Dr. Voss's residence. A man walks out of the fog as the bearded scientist drives up. Voss is clearly unhappy to see him, and gives him several boxes of cigarettes. The man smokes.
Beetles? Or symbols of the soul?
The morgue. Scully does an autopsy and notes that Scobie died of oxygen deprivation. Although Mulder thinks it wasn't a homicide, tobacco beetles were involved.
Downtown Winston-Salem. The smoker who earlier met Voss watches a violent movie on TV in his apartment. His neighbor smells smoke through the vents and yells angrily through the wall. But the neighbor soon coughs up blood and drops to the floor with a thud. We see bugs crawling from his lifeless head.
Later, Skinner and the agents look at the corpse. Mulder again thinks this wasn't murder but rather the work of tobacco beetles. Could this be an insect-borne contagion? Mulder goes next door to see the smoker, whose name is Daryl Weaver. But Weaver wants to be paid and gives little information.
Scully contacts an entomologist to discuss the tobacco beetles. Mulder goes to see Voss at home. Voss says little, but seems conflicted. After Mulder leaves, the scientist gets a phone call from Brimley, the security chief, who was sitting in a car outside spying on the Voss residence. The company seems to care little for the privacy of its employees.

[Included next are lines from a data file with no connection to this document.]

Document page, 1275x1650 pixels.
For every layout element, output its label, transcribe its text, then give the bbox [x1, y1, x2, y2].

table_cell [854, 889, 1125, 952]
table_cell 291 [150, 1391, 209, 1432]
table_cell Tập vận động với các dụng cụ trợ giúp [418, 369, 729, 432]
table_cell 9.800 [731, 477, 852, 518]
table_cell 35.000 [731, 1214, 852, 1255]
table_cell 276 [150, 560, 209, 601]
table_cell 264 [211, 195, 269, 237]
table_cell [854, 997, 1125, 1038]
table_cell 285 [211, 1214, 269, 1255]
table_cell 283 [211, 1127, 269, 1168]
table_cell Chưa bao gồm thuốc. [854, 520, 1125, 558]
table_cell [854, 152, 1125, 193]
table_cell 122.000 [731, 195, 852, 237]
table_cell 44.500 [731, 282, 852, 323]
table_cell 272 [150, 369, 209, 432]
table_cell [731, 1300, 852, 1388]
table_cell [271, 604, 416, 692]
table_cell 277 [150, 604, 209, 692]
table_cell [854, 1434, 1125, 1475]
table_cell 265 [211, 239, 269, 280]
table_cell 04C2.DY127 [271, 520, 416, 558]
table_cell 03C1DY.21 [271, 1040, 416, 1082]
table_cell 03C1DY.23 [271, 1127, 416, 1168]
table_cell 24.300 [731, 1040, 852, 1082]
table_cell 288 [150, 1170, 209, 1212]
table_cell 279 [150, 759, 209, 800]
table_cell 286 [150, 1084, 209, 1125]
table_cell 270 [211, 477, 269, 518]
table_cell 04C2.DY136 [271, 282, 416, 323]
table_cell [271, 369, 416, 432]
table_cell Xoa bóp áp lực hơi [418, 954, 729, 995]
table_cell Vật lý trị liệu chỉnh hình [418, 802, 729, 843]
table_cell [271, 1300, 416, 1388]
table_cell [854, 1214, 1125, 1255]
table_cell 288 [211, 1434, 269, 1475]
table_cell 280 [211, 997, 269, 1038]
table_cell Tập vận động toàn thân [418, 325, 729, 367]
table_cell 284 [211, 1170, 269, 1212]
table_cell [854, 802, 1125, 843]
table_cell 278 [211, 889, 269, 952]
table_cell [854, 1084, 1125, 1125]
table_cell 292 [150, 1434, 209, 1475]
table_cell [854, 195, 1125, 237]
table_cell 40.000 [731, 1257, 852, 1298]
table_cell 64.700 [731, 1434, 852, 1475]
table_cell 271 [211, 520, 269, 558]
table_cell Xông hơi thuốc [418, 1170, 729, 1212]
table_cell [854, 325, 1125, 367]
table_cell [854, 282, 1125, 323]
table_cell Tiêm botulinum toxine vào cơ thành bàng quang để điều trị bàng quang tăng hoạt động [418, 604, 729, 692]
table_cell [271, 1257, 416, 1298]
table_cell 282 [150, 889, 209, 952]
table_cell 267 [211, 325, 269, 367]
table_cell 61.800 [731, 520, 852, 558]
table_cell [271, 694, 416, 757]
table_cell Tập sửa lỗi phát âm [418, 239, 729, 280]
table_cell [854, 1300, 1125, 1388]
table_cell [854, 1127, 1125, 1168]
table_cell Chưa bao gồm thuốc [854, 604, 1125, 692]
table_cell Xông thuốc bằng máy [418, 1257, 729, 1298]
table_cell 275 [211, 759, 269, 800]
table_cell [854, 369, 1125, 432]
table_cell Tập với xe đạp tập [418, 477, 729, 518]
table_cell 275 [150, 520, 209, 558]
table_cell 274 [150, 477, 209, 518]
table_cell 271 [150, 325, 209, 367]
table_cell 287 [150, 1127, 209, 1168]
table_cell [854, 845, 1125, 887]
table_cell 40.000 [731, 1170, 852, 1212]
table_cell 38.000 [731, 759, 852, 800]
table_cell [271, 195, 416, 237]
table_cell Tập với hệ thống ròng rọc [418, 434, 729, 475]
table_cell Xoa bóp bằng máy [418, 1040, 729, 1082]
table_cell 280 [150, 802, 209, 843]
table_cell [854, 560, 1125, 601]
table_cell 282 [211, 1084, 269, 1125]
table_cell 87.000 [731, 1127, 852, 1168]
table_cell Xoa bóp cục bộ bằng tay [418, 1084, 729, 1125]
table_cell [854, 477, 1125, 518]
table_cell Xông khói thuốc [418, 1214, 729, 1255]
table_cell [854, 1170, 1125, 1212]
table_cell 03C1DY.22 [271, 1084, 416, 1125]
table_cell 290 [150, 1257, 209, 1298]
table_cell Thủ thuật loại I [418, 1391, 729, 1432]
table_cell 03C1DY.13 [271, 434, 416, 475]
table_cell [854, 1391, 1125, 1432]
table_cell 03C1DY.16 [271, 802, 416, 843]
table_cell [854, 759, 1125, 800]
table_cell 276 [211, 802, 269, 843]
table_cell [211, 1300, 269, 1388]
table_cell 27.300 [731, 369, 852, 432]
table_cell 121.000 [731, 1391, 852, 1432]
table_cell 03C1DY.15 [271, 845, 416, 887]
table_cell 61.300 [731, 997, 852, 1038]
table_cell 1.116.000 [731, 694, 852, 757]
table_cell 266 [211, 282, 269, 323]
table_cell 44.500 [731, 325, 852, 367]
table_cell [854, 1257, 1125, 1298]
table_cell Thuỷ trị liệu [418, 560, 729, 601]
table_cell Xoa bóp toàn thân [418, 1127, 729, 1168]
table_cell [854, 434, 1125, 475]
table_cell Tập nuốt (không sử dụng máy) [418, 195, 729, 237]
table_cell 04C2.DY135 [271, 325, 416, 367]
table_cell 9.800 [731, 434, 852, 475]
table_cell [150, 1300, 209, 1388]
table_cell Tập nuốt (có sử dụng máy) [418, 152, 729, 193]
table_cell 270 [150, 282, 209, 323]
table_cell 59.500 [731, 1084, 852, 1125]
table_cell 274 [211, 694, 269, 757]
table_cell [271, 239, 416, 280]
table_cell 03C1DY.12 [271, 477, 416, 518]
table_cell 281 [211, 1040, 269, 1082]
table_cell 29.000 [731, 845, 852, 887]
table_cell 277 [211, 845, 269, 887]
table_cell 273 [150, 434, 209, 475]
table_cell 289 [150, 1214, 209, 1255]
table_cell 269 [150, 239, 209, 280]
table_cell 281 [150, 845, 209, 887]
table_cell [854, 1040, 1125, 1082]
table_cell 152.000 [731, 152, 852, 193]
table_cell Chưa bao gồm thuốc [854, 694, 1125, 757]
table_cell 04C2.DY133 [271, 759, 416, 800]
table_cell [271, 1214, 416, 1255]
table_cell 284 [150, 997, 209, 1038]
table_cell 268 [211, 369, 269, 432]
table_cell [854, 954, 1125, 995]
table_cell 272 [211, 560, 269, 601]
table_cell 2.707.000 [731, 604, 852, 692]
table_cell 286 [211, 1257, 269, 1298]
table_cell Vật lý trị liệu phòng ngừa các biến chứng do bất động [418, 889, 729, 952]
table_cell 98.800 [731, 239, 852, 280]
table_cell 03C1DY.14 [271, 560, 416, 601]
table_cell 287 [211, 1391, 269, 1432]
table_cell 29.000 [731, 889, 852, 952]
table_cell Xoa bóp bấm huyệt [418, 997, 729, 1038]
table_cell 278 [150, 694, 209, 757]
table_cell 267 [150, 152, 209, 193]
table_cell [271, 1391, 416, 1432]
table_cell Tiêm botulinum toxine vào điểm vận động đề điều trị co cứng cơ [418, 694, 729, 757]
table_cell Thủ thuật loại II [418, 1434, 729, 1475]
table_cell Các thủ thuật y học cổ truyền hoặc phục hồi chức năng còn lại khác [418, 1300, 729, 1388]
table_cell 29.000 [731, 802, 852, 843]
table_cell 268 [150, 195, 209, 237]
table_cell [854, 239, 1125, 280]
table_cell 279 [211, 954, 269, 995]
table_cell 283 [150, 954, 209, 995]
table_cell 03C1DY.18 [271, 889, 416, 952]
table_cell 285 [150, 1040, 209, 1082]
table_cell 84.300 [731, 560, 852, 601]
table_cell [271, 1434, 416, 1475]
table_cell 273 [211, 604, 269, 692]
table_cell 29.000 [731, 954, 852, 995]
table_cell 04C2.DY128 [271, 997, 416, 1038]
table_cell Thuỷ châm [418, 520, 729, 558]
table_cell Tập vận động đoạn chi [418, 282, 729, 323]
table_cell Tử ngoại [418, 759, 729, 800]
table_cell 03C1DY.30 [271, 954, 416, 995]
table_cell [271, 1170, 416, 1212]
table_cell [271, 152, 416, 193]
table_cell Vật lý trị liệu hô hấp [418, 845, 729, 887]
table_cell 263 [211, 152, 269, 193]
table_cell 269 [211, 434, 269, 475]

The circle of life and science
The entomologist tells the agents that these beetles have unusual mandibles and body segmentation. Scully thinks genetic engineering of the tobacco plant, upon which these beetles feed, is responsible.
Voss goes to Weaver's apartment, and, having emptied his bank account, gives the man $12,000 in cash. He begs Weaver to leave town, but only to be rebuffed.
After Voss leaves, we see Brimley lurking in the building.
The morgue. The autopsy of the last guy who died shows numerous beetle larvae in the lungs. Scully points this out to Mulder, but he just sits down silently -- and then starts coughing blood.
The hospital. Doctors give Mulder deep suction, a therapy normally used for asthma and cystic fibrosis. In this case, the goal is to remove beetle eggs from his lungs.
The best ingredients
Morley headquarters. Skinner and others arrive with a search warrant. Over the unfriendly company lawyer's objections, Voss speaks. It was all an attempt to get a safer cigarette. Everything seemed to be going well -- the focus group enjoyed the new cigarette version. But then problems began.
There were four test subjects. Three died. (That's what Scobie, who was monitoring this focus group, was going to say in his testimony.) The fourth is still alive -- he is Daryl Weaver, whose ardent libertarianism ("E pluribus... whatever") fails to recognize the dangers of second-hand smoke.
And the smoke from the test cigarettes may carry the eggs of the deadly beetles.
The agents go to Weaver's apartment. They find Brimley, bound and gagged in a chair. They take off his gag -- and bugs come pouring out. Skinner watches with incredulous disgust.
Searching for Brand X
Night. Weaver goes to a gas station and food mart. He bribes the clerk to allow him to smoke in the store, but doesn't buy cigarettes because they don't have his brand. When cops drive up, Weaver vanishes.
The hospital. Scully visits Mulder, who's awake but rasping. The he starts choking. The doctors storm in for a Code Blue emergency. A beetle shows up in Mulder's oxygen mask. Scully looks concerned.
Soon, she is behind the glass, looking pensive. A doctor wants to operate on Mulder, but Scully says that will kill him, so let's just wait. The doctor says just waiting will kill him.
The Voss residence. Skinner and some agents arrive and tell Mrs. Voss that the family needs protection. She's concerned. No one can reach Dr. Voss.
The tobacco lab. Skinner bursts in, gun drawn. Voss is sitting around, looking beaten and ill. He says "behind you," and Skinner turns to see Weaver, who has stolen some boxes of test cigarettes.
The defiance of the damned
Weaver defies Skinner to shoot him, and states his understanding that Mulder's health depends on further research into why he, Weaver, has resistance to the beetle problem. So they need Weaver alive.
He lights a cigarette. Skinner shoots him. Then Skinner steps up to the wounded man -- and steps on the nearby lit cigarette.
The hospital. Mulder is recovering due to an infusion of a deadly insecticidal substance -- nicotine. But there's a new problem: He now craves cigarettes.
Scully is aghast, so Mulder throws his pack of Morleys (which look like Marlboros) into the trash. But after she leaves, he looks longingly at the wastebasket.